Pada sekuen 8, kita akan mendapatkan sekuen sorot balik berupa bayangan sang tokoh tentang orang-orang di kampungnya yang sangat taklit terhadap para Kiai. Semua orang muda mendaftar menjadi anggota Pasukan Berani Mati (sekuen 8.1) sedangkan sang tokoh menolak alasan-alasan bahwa mereka akan berperang dengan orang-orang jahat (sekuen 8.2) hingga orang-orang kampung curiga dan mendatanginya untuk menanyakan mengapa ia tidak mau mendaftar menjadi anggota Pasukan Berani Mati (sekuen 8.3) sehingga akhirnya sang tokoh memutuskan meninggalkan kampung untuk menghindari pertentangan dengan mereka (sekuen 8.4). Keadaan seperti inilah yang menjadikan salah satu sebab keberangkatan sang tokoh dari kampungnya. Lantaran tidak ingin ada persoalan, aku putuskan meninggalkan kampung. Aku tidak tahu mau kemana sampai terpikir untuk ke Surabaya saja. (Hatees, 2001:2).

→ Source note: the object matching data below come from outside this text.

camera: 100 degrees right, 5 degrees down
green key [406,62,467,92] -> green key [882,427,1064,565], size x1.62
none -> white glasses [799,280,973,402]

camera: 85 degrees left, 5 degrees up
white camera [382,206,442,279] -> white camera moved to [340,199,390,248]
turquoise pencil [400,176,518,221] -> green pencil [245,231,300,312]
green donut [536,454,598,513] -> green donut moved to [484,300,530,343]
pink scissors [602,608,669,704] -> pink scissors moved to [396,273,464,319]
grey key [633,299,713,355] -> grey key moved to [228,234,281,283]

Humanisme sang tokoh mengatakan bahwa tidak ada para penjahat yang harus ia perangi, tetapi ia juga tidak mau bertentanan dengan orang-orang kampung. Sehinga ia putuskan untuk meninggalkan kampung halamannya. Tetapi setelah samapi di Surabaya, sang tokoh tidak mendapatkan pilihan, selain mendaftar menjadi Pasukan Berai Mati agar bisa sampai ke Jakarta.

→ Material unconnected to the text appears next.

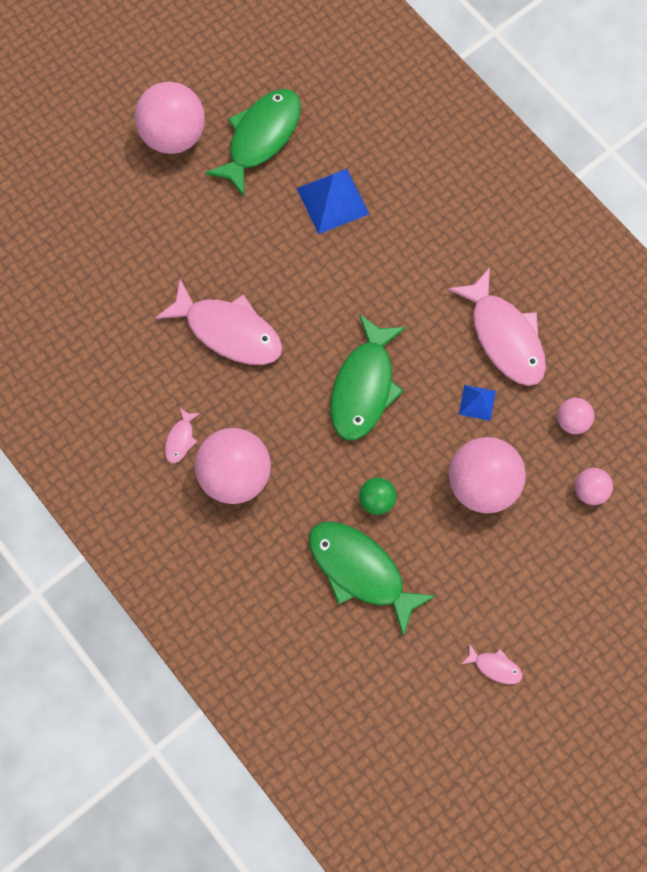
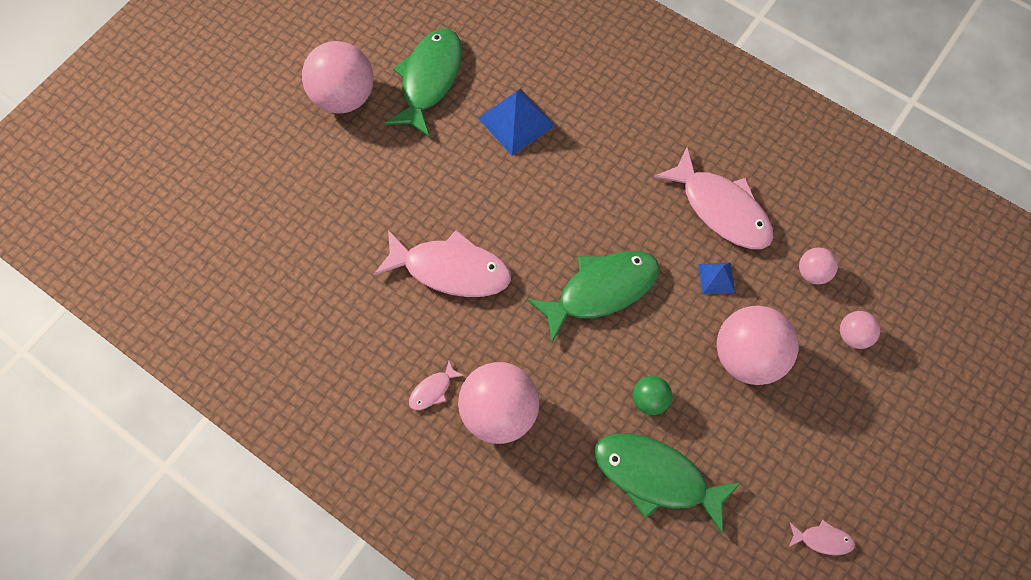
camera: 15 degrees left, 5 degrees down
pink fish [165,408,200,463] -> pink fish turned 45 degrees clockwise [409,360,464,410]
green fish [330,314,406,440] -> green fish turned 120 degrees counterclockwise [527,251,660,342]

Percakapan sang tokoh dengan komandan Pasukan Berani Mati tentang kesetiaannya terhadap Presiden terdapat pada sekuen 9, sedangkan sekuen 10 berupa obsesi sang tokoh untuk pergi ke Jakarta. Sekuen Sorot balik berupa bayangan sang tokoh tentang kehidupan di kampungnya akan ditemukan kembali pada sekuen 11. Hampir semua penduduk hidup sebagai buruh tani akibat kebodohan mereka menjual tanah pada orang-orang kota (sekuen 11.1). Sedangkan pada sekuen 11.2, sang tokoh mendeskripsikan penindasan tuan tanah terhadap buruh tani di kampungnya, dan sekuen 11.3 berupa deskripsi tindakan sewenang-wenang yang dilakukan oleh tuan tanah terhadap sang tokoh dan keinginan untuk meninggalkan hidup seperti itu. Sekuen inilah yang menjadi alasan lain sehingga sang tokoh meninggalkan kampung halamannya.

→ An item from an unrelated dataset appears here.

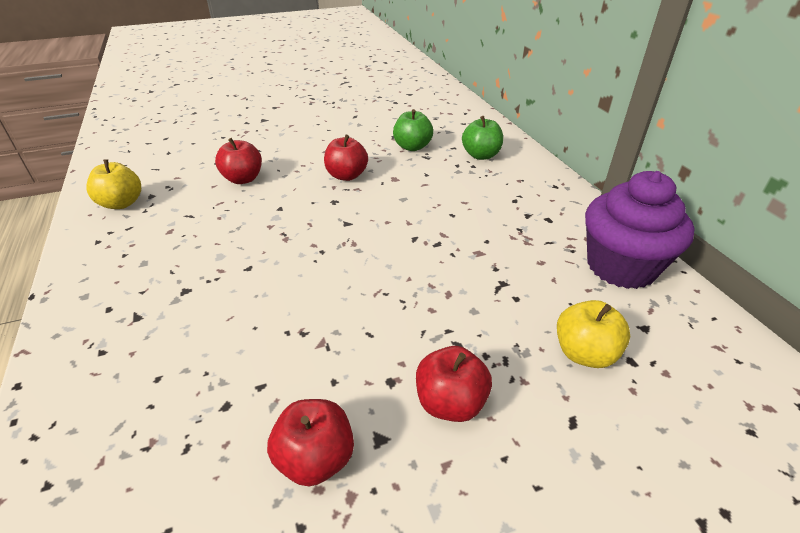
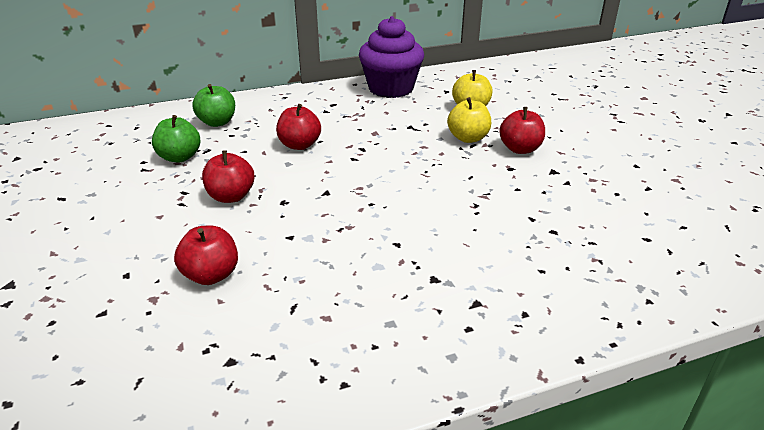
camera: 90 degrees left, 5 degrees down
yellow apple [86,159,141,209] -> yellow apple moved to [447,97,491,143]
red apple [267,399,354,486] -> red apple moved to [276,104,321,150]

Hidup seperti itulah yang ingin aku tinggalkan. Aku merasa tidak pernah merdeka dalam situasi seperti itu, karena senantiasa selalu jadi sasaran kemarahan pemilik lahan yang merasa hasil budidaya kurang dan menuduhku melakukan korupsi. Aku selalu ingin menghajar para pemilik lahan itu kalau tidak mendengarkan apa kata orang tuaku. Makanya, takut suatu saat aku akan lupa diri dan tidak bisa mengendalikan emosi, kuputuskan meninggalkan semuanya (Hatees, 2001:4).

Sang tokoh adalah representasi dari kaum tertindas. Keberpihakan dan humanisme kaum tertidasnya ia kontadiksikan. Kontadiksi tidaklah berarti sealu mempertentangkan, tetapi kontradiksi bisa dijadikan energi dinamis, dan kontadiksi bisa berarti penyatuan. Kontradiksi yang dimaksud di sini adalah kontradiksi untuk melalukan proses penyatuan antara keberpihakan terhadap kaum tertindas dan humanisme kaum tertindas. Sekuen 12 kembali pada kisah sang tokoh di Surabaya berupa Percakapan sang tokoh dengan komandan Pasukan Berani Mati tentang asal-usul sang tokoh, sedangkan sekuen 13 berupa aktivitas sang tokoh di tempat pendaftaran. Pada sekuen 14 kembali kita temukan sebuah deskripsi pemikiran sang tokoh tentang ketidakmengertian terhadap sikap Pasukan Berani Mati hinga bersedia mati untuk Presidennya. Tetapi sang tokoh memilik untuk tidak mengemukakan pikiran-pikirannya karena tidak mungkin mengajak mereka untuk berpikir secara logis (sekuen 15). Sekuen 16 berupa kesibukan saat jadwal keberangkatan tiba. Komandan Pasukan Berani Mati mengatur keberangkatan (sekuen 16.1) sedangkan sang tokoh terlibat percakapan dengan salah seorang anggota Pasukan Berani Mati (sekuen 16.2) dan tiba-tiba muncul perasaan kecut untuk berangkat ke Jakarta (sekuen 16.3). Sang tokoh meninggalkan tempat pendaftaran dan tidak kembali lagi (sekuen 16.4). Pada sekuen 17 kita akan mendapatkan sekuen yang menampilkan peristiwa yang belum terjadi berupa bayangan sang tokoh tentang nasibnya di Jakarta jika ia jadi pergi. Sebagai sekuen penutup (sekuen 18), keinginan sang tokoh untuk kembali dan tinggal di kampungnya. Secara kuantitatif, sekuan yang menunjukan realitas/peristiwa lebih banyak jika dibandingkan dengan sekuan gagasan/pikiran, yaitu sebanyak 12 sekuen dari 18 sekuen induk. Sedangkan sekuen pikiran hanya 6 sekuen induk dan satu sekuen bagian.